The portrait of Louis with his astuteness, his cruelty, his superstition and his cowardice is followed closely from Comines, and is the more effective when set up against his bluff and war-like rival. It is not often that historical characters work out in their actual physique exactly as one would picture them to be, but in the High Church of Innsbruck I have seen effigies of Louis and Charles which might have walked from the very pages of Scott-Louis, thin, ascetic, varminty; and Charles with the head of a prize-fighter. It is hard on us when a portrait upsets all our preconceived ideas, when, for example, we see in the National Portrait Gallery a man with a noble, olive-tinted, poetic face, and with a start read beneath it that it is the wicked Judge Jeffreys. Occasionally, however, as at Innsbruck, we are absolutely satisfied. I have before me on the mantelpiece yonder a portrait of a painting which represents Queen Mary's Bothwell. Take it down and look at it. Mark the big head, fit to conceive large schemes; the strong animal face, made to captivate a sensitive, feminine woman; the brutally forceful features – the mouth with a suggestion of wild boars' tusks behind it, the beard which could bristle with fury: the whole man and his life-history are revealed in that picture. I wonder if Scott had ever seen the original which hangs at the Hepburn family seat?

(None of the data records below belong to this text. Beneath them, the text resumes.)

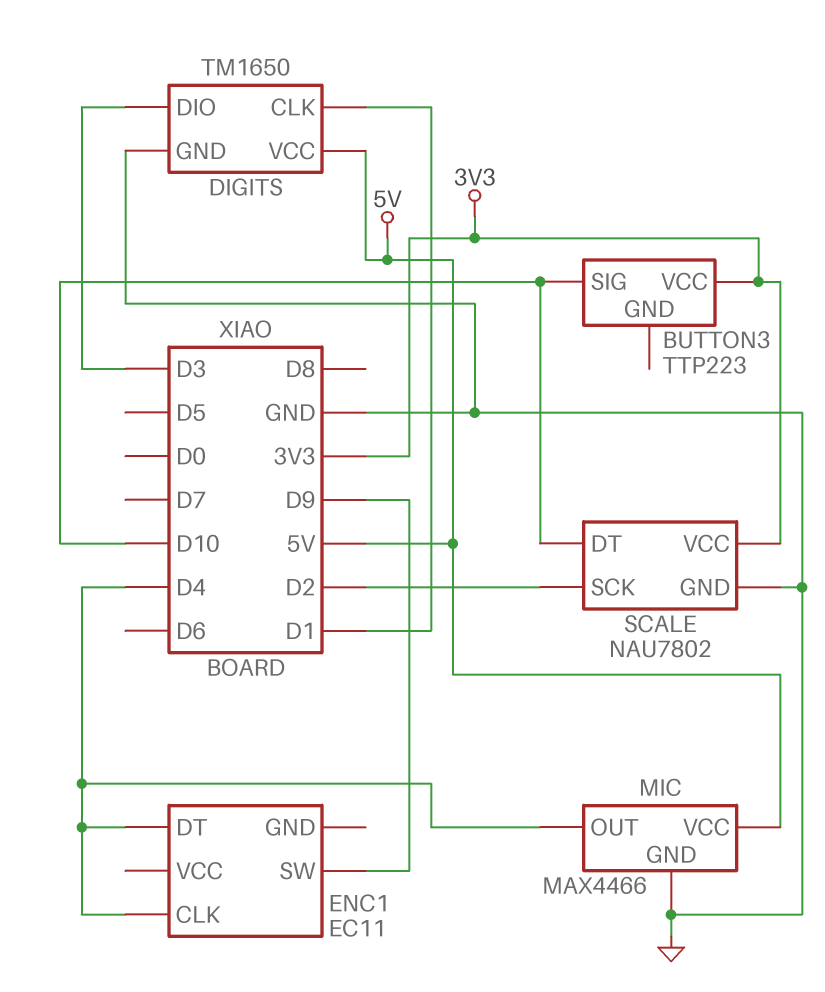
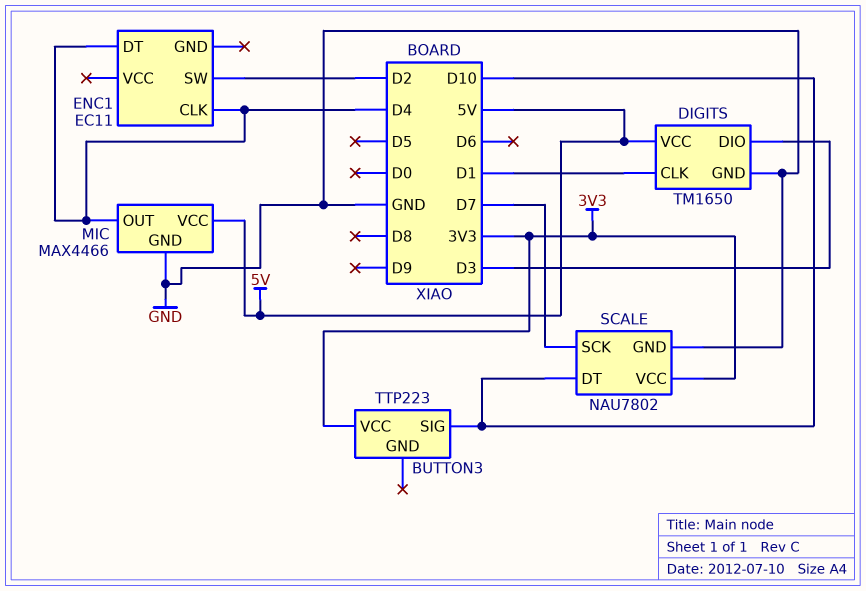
ENC1 pin SW: D9 -> D2
SCALE pin SCK: D2 -> D7

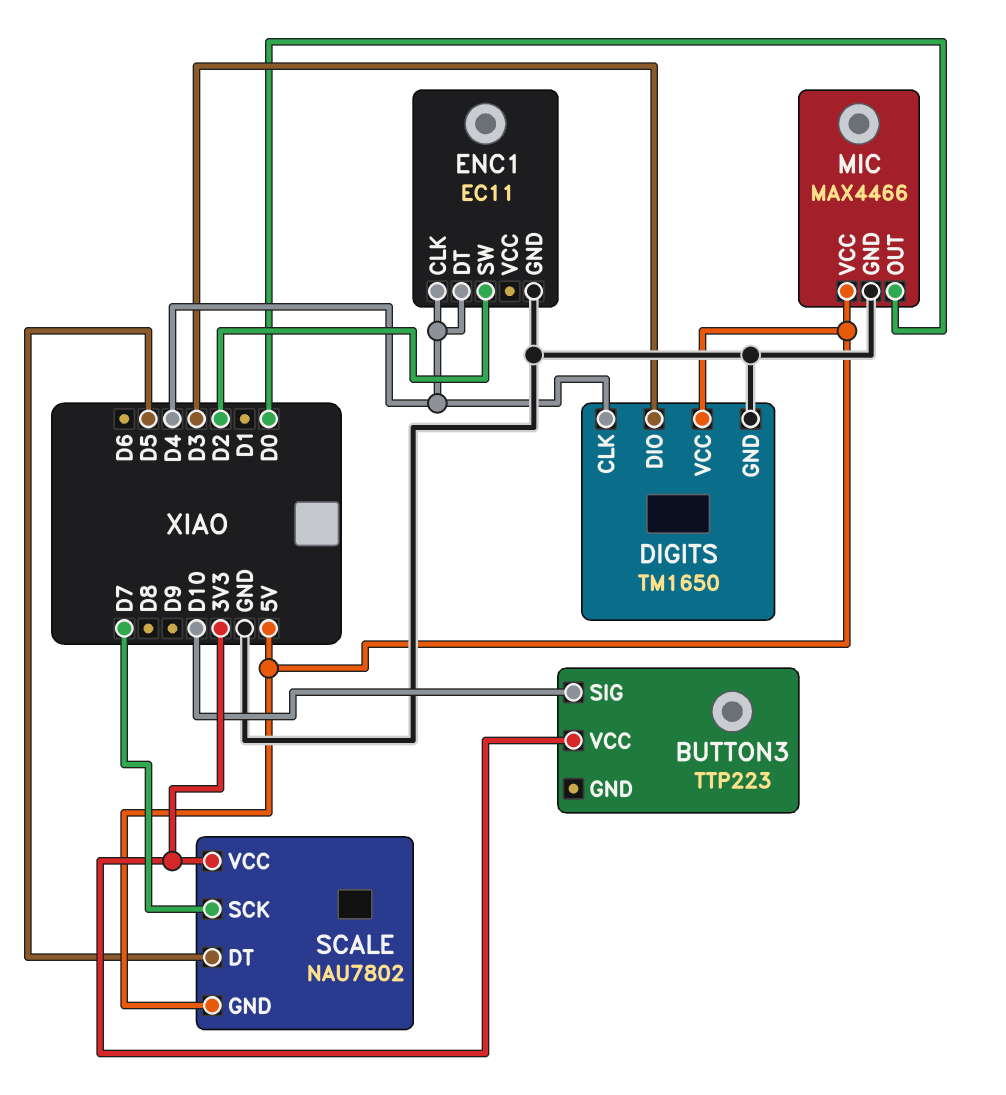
DIGITS pin CLK: D1 -> D4
ENC1 pin GND: none -> GND
MIC pin OUT: D4 -> D0
SCALE pin DT: D10 -> D5
SCALE pin GND: GND -> 5V

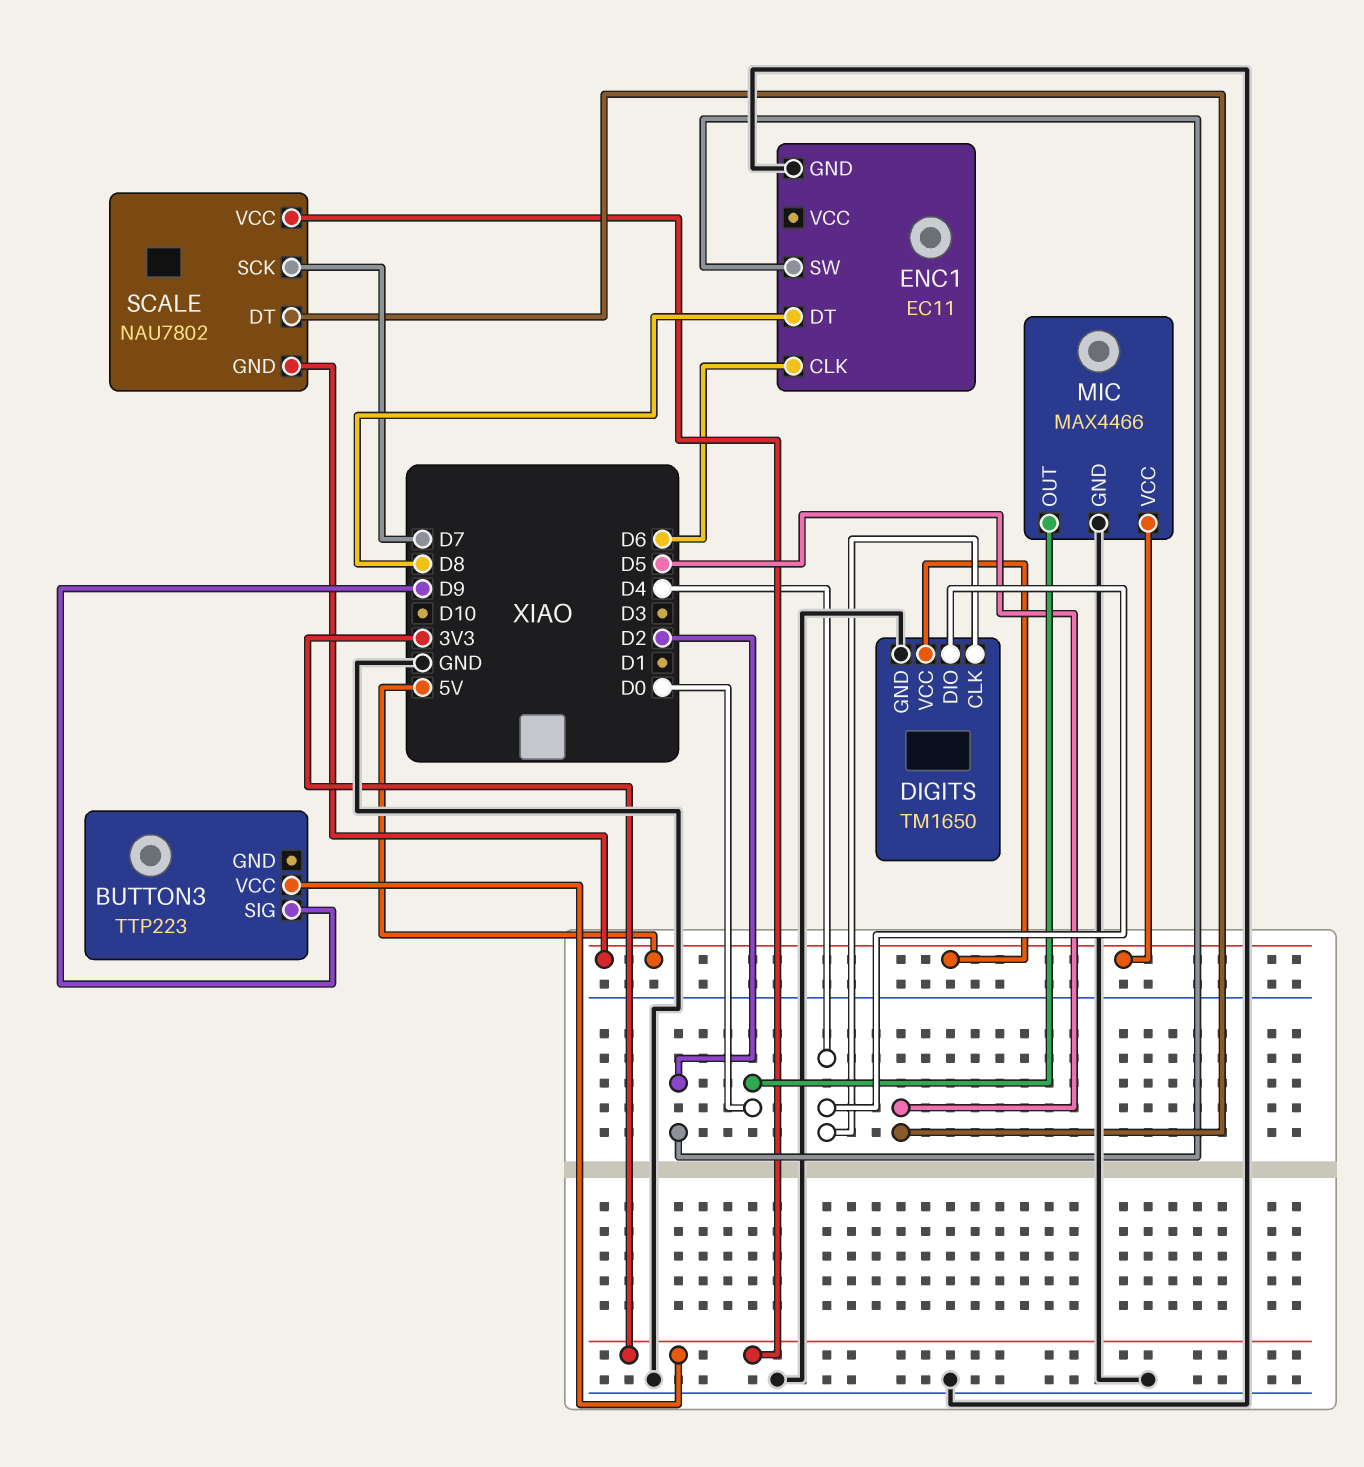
BUTTON3 pin SIG: D10 -> D9
DIGITS pin DIO: D3 -> D4
ENC1 pin CLK: D4 -> D6
ENC1 pin DT: D4 -> D8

Personally, I have always had a very high opinion of a novel which the critics have used somewhat harshly, and which came almost the last from his tired pen. I mean "Count Robert of Paris." I am convinced that if it had been the first, instead of the last, of the series it would have attracted as much attention as "Waverley." I can understand the state of mind of the expert, who cried out in mingled admiration and despair: "I have studied the conditions of Byzantine Society all my life, and here comes a Scotch lawyer who makes the whole thing clear to me in a flash!" Many men could draw with more or less success Norman England, or mediaeval France, but to reconstruct a whole dead civilization in so plausible a way, with such dignity and such minuteness of detail, is, I should think, a most wonderful tour de force. His failing health showed itself before the end of the novel, but had the latter half equalled the first, and contained scenes of such humour as Anna Comnena reading aloud her father's exploits, or of such majesty as the account of the muster of the Crusaders upon the shores of the Bosphorus, then the book could not have been gainsaid its rightful place in the very front rank of the novels.